扉座

 つかこうへいの常套句「キマル!」「泣ける!」「燃える!」は、そのまま歌舞伎の基本である。歌舞伎はいかに「かっこよく見得をして」「クドキで泣かせて」「ケレンで湧かす」かが勝負だ。つか作品に夢中になった当時、つかさんが弁当付きの芝居なんかに負けちゃいられません!と語っていたので、弁当付き代表選手である歌舞伎とは相容れないものだと思い込んでいたけれど、実はつかこうへいほど演劇の伝統に即して王道を貫いた現代劇の作家はいなかったと今は思う。
  40年前、高校生の時に、つかこうへいの洗礼を受けて演劇の虜となり、小劇団を旗揚げした一方で、たまたま歌舞伎界との縁を得て学ばせて貰い、気付いたことである。
  歌舞伎は折々に権力者に弾圧されつつも、民衆を味方につけて生き延び、のみならず世界的に類を見ない成果を上げた。徹底したお客さん目線で、分かりやすく刺激的に作り続けながら、大衆娯楽を芸術と呼ばれるものに昇華させた。
  その有様は、つかこうへいの創造活動そのものである。我が敬愛するつかこうへいもまた誰よりも民衆を熱狂させたチャンピオンだった。
  新たな表現とか現代性とかいう怪しい解説に頼りつつ、俳優が一滴の涙はおろか、汗さえ流さず「ハズシ」「わからず」「冷める」舞台がもてはやされる20年があった。その流れの中で、過剰に叫び続け、汗と涙にまみれるつかこうへいも古びたものとして扱われることもあったと思う。

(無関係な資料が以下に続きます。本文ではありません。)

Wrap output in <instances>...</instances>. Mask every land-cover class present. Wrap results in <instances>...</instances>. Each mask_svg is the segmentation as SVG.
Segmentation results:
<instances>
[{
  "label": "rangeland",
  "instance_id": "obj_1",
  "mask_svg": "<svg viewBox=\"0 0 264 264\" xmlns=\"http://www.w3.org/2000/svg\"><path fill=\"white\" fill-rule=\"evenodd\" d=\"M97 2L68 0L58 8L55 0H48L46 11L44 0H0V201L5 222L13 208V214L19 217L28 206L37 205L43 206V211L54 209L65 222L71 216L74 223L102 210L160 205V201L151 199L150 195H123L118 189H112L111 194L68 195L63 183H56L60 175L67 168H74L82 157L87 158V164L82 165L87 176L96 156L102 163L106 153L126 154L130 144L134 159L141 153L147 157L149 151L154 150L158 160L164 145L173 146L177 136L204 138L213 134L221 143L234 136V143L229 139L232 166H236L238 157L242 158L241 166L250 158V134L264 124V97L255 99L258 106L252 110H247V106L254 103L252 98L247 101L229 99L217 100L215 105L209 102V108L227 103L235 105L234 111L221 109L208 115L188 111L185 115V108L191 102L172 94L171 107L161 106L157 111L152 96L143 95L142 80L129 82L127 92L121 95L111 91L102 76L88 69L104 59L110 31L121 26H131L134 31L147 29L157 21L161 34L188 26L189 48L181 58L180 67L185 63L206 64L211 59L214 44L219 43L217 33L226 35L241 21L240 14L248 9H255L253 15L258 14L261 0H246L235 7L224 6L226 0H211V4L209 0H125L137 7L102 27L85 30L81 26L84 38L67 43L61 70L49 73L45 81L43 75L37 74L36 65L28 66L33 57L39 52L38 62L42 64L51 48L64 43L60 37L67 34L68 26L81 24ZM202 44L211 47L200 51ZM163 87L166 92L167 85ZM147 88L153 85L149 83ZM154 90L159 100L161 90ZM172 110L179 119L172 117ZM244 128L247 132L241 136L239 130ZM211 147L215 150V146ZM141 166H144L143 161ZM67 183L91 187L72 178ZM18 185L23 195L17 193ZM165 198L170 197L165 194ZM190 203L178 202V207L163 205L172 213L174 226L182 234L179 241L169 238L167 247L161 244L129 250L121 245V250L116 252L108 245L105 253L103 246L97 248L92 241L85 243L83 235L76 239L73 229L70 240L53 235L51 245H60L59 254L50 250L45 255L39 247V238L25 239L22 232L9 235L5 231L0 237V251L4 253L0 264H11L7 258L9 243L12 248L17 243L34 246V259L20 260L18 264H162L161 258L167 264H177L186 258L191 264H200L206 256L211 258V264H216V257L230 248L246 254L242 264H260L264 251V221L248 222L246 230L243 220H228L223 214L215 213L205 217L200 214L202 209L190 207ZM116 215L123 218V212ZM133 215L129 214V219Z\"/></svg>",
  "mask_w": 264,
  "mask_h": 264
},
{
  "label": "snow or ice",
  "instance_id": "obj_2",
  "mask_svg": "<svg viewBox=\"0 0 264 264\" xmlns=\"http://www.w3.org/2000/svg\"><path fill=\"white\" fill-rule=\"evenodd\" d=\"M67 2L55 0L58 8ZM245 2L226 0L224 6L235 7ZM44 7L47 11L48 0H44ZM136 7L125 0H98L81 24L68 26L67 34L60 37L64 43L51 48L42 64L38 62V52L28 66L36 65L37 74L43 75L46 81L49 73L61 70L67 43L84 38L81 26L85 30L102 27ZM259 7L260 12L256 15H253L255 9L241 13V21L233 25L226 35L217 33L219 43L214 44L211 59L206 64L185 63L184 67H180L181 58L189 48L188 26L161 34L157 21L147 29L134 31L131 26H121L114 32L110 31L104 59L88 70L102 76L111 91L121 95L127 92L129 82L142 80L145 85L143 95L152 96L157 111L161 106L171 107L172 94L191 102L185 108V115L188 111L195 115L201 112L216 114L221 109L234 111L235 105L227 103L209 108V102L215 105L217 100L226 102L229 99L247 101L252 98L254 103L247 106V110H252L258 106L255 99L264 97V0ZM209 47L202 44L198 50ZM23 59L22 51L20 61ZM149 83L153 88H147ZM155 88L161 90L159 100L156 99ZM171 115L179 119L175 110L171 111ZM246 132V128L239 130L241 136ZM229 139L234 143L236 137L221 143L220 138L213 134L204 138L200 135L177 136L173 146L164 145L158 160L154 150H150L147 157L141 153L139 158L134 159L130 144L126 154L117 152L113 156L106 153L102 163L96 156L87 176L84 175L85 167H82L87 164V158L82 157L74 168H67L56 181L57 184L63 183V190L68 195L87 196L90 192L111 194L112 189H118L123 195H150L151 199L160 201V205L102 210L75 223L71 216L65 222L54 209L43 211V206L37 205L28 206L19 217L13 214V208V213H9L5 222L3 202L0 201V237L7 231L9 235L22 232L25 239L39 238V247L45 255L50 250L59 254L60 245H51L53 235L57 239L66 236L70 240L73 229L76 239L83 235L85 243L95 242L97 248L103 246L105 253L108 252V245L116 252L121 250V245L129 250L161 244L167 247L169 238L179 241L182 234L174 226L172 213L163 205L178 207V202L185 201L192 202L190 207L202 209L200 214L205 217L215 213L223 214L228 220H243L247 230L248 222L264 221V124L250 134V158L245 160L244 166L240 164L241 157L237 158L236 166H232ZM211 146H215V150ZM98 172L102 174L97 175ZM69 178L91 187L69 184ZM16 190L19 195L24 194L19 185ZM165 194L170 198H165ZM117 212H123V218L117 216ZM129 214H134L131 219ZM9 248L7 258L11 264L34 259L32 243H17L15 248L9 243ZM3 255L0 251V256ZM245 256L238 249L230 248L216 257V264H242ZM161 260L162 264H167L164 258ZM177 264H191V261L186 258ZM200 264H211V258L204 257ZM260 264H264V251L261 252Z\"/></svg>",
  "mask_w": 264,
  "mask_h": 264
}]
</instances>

  だが、真に古びてゆくものは邪道、覇道のものである。王道は必ず時を超える。
  この『郵便屋さんちょっと』と向き合って、しみじみそう思った。そもそも手紙、ラブレターというものが時代遅れのものである。
  お客さんの手紙を勝手に開ける郵便局があって「こんな拙いラブレターでは、先方の心に届かないから書き直せ」とお節介を焼くのが、大切なモチーフなのだが、ラブレターという道具立てにこだわれば、もはや成立しない話である。だが万事デジタル化し、記号のやり取りが人とつながることとなってしまった今の世界で、より深く熱く人とつながるために焼かれるお節介というものを、つか的な絶叫と汗と涙で描く時、その思いは冷淡なデジタル的世界を破壊し、人と出会い別れることが、どれほど尊い人間的な営みであることかを思い出させ、神話のように我々の心を揺さぶってくるのである。
  それは古今東西様々に趣向を凝らして描かれ続けて来たテーマだ。しかし時を超えて繰り返し描かれるべきことあり、その仕事を引き継いで行くことは演劇人の使命である。
  『つか版・忠臣蔵』を観て下さった、幻冬舎の見城さんが「こういう熱のある芝居をもう一度流行らせよう。若い人たちに見せよう。その支援をする」と仰って熱狂的サポートをして下さるようになって4公演目となる。それは「あの頃に帰れ!」という命ではなく「王道を往き、演劇の力を蘇らせろ!」という檄だ。
  東京は聖地・紀伊國屋ホール、地元厚木は厚木市文化会館大ホールでの初公演となる。再演だけど、当然のこと、熱狂的書き直しで再配達する!